If you’re a fan of Apple’s iMessage instant message service, you probably noticed that yesterday was not a good day for iMessage users. Apple reported that “some users” experienced an outage that lasted several hours through the afternoon and evening. I’d be willing to bet that it was a little more than “some” because I couldn’t seem to find anyone who had iMessage working. But that’s fine.. this isn’t about the failure… It’s about what happens after the failure. It’s about the backup.
To be more accurate the backup actually takes place before the failure, and then the restore comes after.
It’s pure speculation on my part, but I imagine that at least one of Apple’s servers took a dive yesterday and had to be replaced. Then the tedious process of recovering data from backups had to be completed. Network administrators generally like to bring hardware back online gradually, rather than a single flick of the switch, so this would have taken time. Imagine the sheer amount of data flowing through Apple, and the backlog of messages that might have made it into the queue before everything went down.
Now think of your own data. Whether you have a single laptop that you carry from room to room, or an elaborate home or office network, undoubtedly you have plenty of data files that are precious to you. Those movies of the baby’s first steps. Pictures you scanned from your late grandfather’s collection. Financial spreadsheets from the last 10 years. And don’t forget the music.. oh the music…
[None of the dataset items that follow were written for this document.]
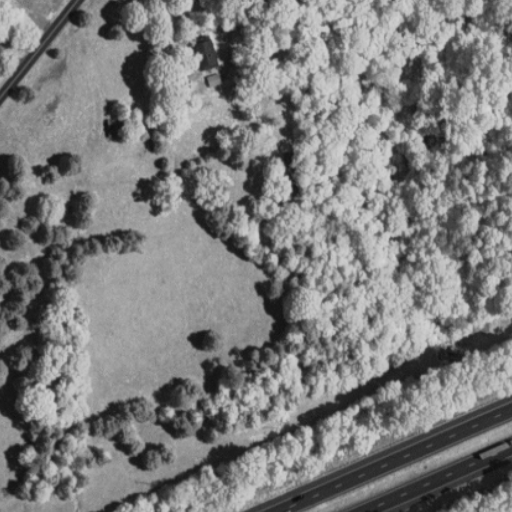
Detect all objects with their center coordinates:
road: (40, 46)
building: (207, 55)
building: (119, 132)
road: (392, 459)
road: (434, 477)
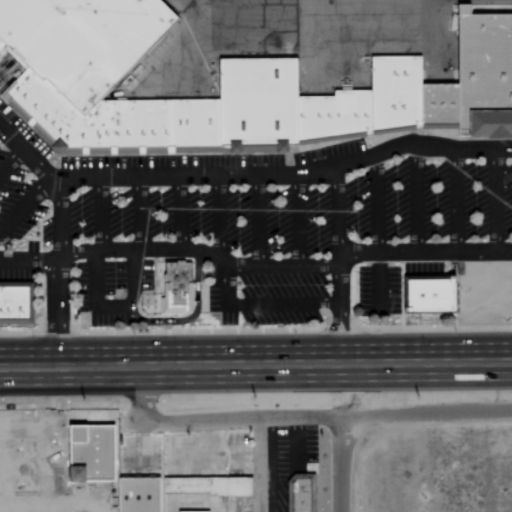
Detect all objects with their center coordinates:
building: (87, 42)
building: (2, 46)
building: (373, 73)
building: (233, 81)
building: (290, 104)
road: (29, 156)
road: (10, 159)
road: (286, 176)
parking lot: (20, 180)
road: (415, 200)
road: (453, 202)
road: (493, 202)
road: (24, 203)
road: (375, 205)
road: (176, 213)
road: (335, 213)
road: (218, 217)
parking lot: (268, 219)
road: (258, 221)
road: (296, 221)
road: (199, 252)
road: (395, 255)
road: (29, 260)
road: (55, 276)
road: (377, 281)
building: (176, 286)
building: (176, 288)
building: (428, 291)
building: (433, 294)
building: (16, 301)
road: (258, 304)
road: (111, 307)
road: (188, 318)
road: (343, 325)
road: (332, 327)
road: (341, 349)
road: (255, 364)
road: (425, 413)
road: (215, 422)
building: (59, 459)
road: (338, 465)
building: (213, 486)
building: (301, 495)
building: (132, 497)
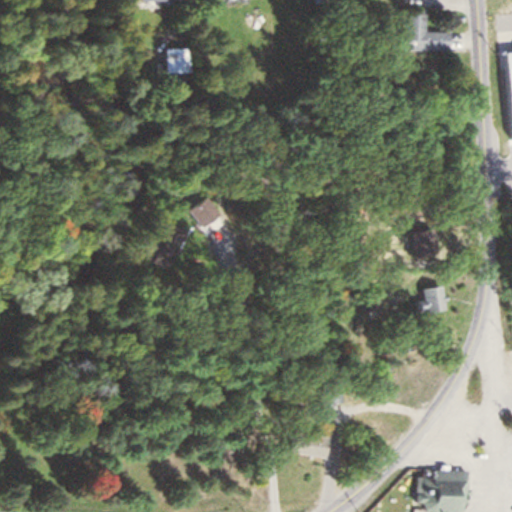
Hours, no.. days of your life spent inserting CD after CD, ripping your favourite tracks to your hard drive and cataloguing them into precise mood-reflecting playlists. Are you backing up this data? Of course you are. Are you sure? How good is your backup?
It’s ironic timing, but I had actually planned yesterday as a test of one of my backup solutions. All Apple computers come with Time Machine backup capabilities built-in. Simply plug in an external hard drive, and your Mac will ask whether you want to use that drive for Time Machine backups. Once you accept, Time Machine will automatically back up all your files (or only some, if you don’t want a full backup). It’s a very slick system, but I’d never done a complete restore from backup. Yesterday I decided to try that.
I wiped my Macbook Air clean of all data.. not even an operating system… I wanted to simulate a complete and total loss of data on my laptop. After rebooting my OS X installation USB drive and plugging in the external Time Machine drive, I had a fully functioning laptop back up and running in 15 mins… with no personal data missing. You can’t ask for much better than that!
I would never suggest that this full blown test is right for everyone. I had minimized the risk by ensuring that my laptop wasn’t holding any critical files to begin with. But I think we should all consider from time to time just how we’re backing up our most important files, and whether those files are really going to be there for us if we need them. Computers are unpredictable, and failures do happen. It happened to Apple. It can happen to you too.